In summary, the biomimetic LSTM model performed significantly better than chance in gender classification from 3D moving point representations of human gait. There was a significant increase in gender identification accuracy from 0.4 to 3.8 s of gait information exposure, corresponding to humans. The increased gender sensitivity at 1.6 s could be attributed to an inherent sensitivity to dynamic velocity based cues in LSTM networks for gender identification, similar to humans. One could argue that the presentation of the skeleton stimulus as facing toward the camera could potentially limit real-world applications. However, although specific deployments would need to be assessed, the availability of 3D data could be leveraged to apply a simple preprocessing rotational step to the skeleton to correct for any misalignment in global skeletal configuration.

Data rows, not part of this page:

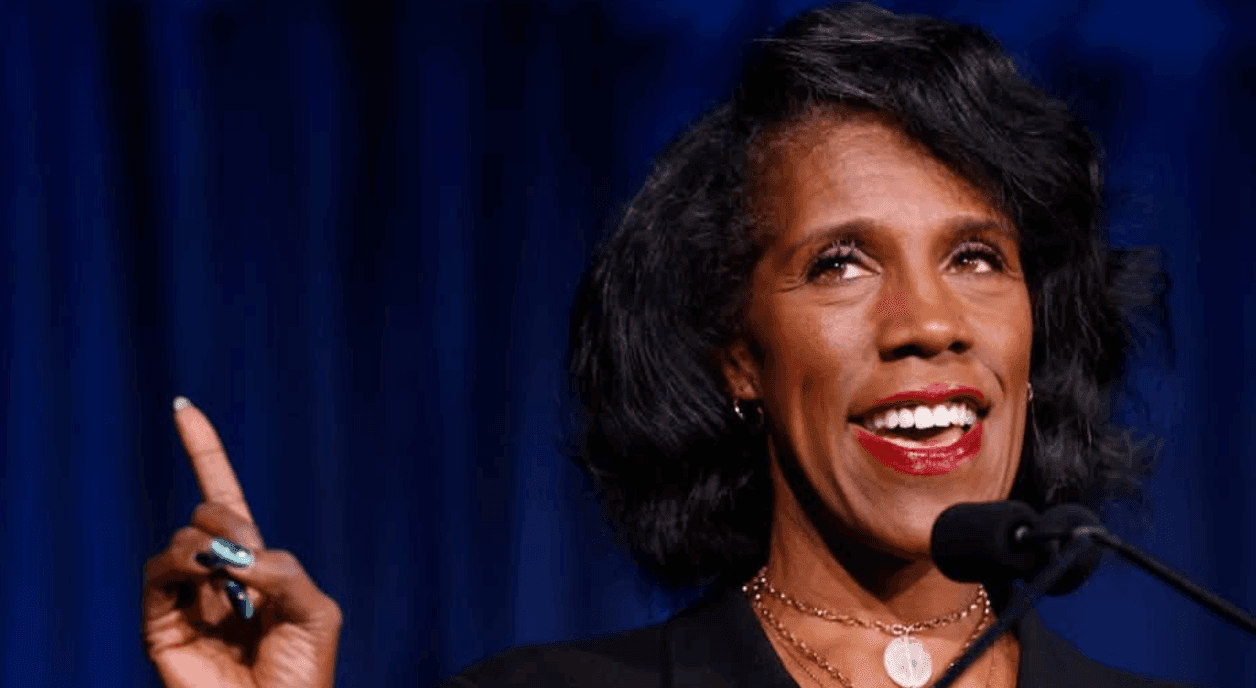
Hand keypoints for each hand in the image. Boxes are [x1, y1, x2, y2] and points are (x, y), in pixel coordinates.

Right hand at [142, 397, 342, 687]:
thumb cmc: (304, 673)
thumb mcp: (316, 609)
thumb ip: (284, 568)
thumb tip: (235, 553)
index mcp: (255, 567)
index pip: (224, 498)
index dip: (205, 451)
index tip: (182, 406)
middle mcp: (215, 576)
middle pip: (209, 512)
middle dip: (231, 519)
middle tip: (251, 555)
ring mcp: (186, 599)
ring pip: (182, 538)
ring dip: (211, 544)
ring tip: (231, 574)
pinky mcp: (160, 624)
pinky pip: (159, 572)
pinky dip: (183, 563)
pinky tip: (207, 576)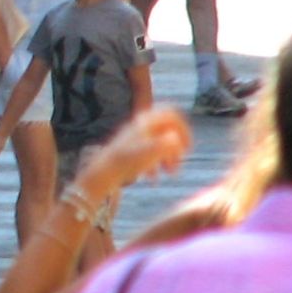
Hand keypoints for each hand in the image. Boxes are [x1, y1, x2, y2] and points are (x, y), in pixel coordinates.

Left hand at [77, 109, 191, 200]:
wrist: (103, 171)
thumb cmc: (129, 160)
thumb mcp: (153, 151)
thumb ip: (168, 144)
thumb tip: (176, 139)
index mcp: (147, 121)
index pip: (172, 114)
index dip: (184, 129)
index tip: (187, 148)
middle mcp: (141, 125)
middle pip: (167, 131)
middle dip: (176, 149)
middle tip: (179, 164)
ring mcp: (135, 137)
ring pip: (159, 143)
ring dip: (168, 158)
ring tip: (169, 174)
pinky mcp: (130, 149)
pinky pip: (149, 153)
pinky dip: (155, 164)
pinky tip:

Experiment 3: Non-Biomimetic Models

The non-biomimetic models, unlike humans and LSTMs are capable of analyzing static data only. Their reliance on the principles of linear separability and information entropy to create rules for classification, resembles expert systems. The models require a static representation of the spatiotemporal gait data for gait classification. Thus data was represented as, (1) static descriptions of the temporal signals, and (2) extracted metrics used in a clinical setting to describe gait for diagnosis and rehabilitation monitoring. In this experiment, we evaluate the SVMs and RDFs on the two static representations of gait data for resemblance with human observation.